Unlike the East Bay Bicycle Path, the Blackstone River Bikeway is a work in progress, with eight project segments totaling approximately 18 miles of both multi-use trail and on-road signed bike routes between Providence and Woonsocket (near the Massachusetts border). Once in Massachusetts, the Blackstone River Bikeway will connect with a project to bring the trail to Worcester. At its southern end, the bikeway will eventually link with the East Bay Bicycle Path, making a continuous 31.9-mile route for alternative transportation.

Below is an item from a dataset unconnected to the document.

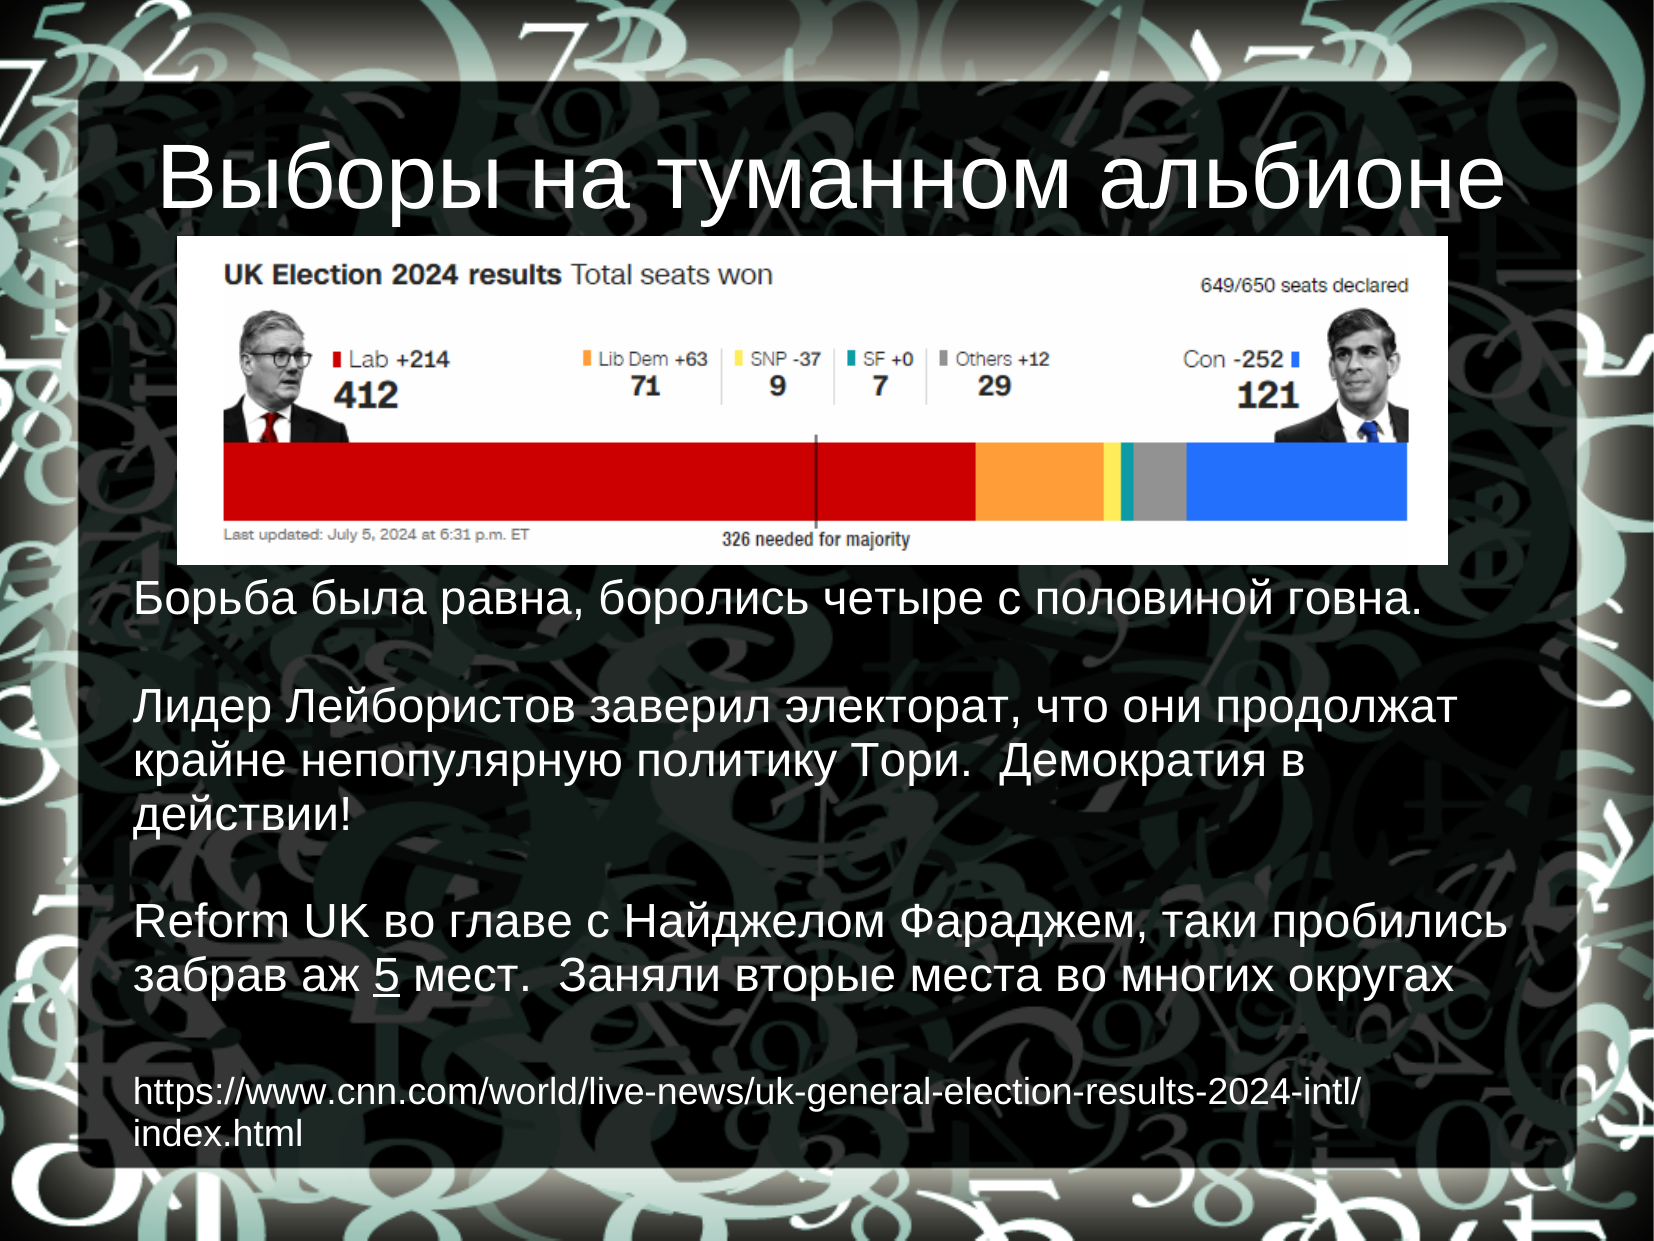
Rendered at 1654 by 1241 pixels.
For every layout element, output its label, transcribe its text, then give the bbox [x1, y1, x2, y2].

The bikeway lies in a 400,000-acre swath of land known as the John H. Chafee Blackstone River Valley National Heritage Corridor between Providence, R.I., and Worcester, Mass. The corridor is named for the late John H. Chafee, Rhode Island’s progressive Republican U.S. senator who was instrumental in pushing through two bicycle-friendly transportation bills in the 1990s. Carved out by the Blackstone River, the valley boasts industrial history and natural beauty in equal parts. The river and canal that run alongside it were once home to so many textile mills that the river flowed different colors, depending on what was being dyed from day to day. Today, a new organization led by Sue Barker called the Corridor Coalition is busy advocating for the restoration of the Blackstone River and its environs.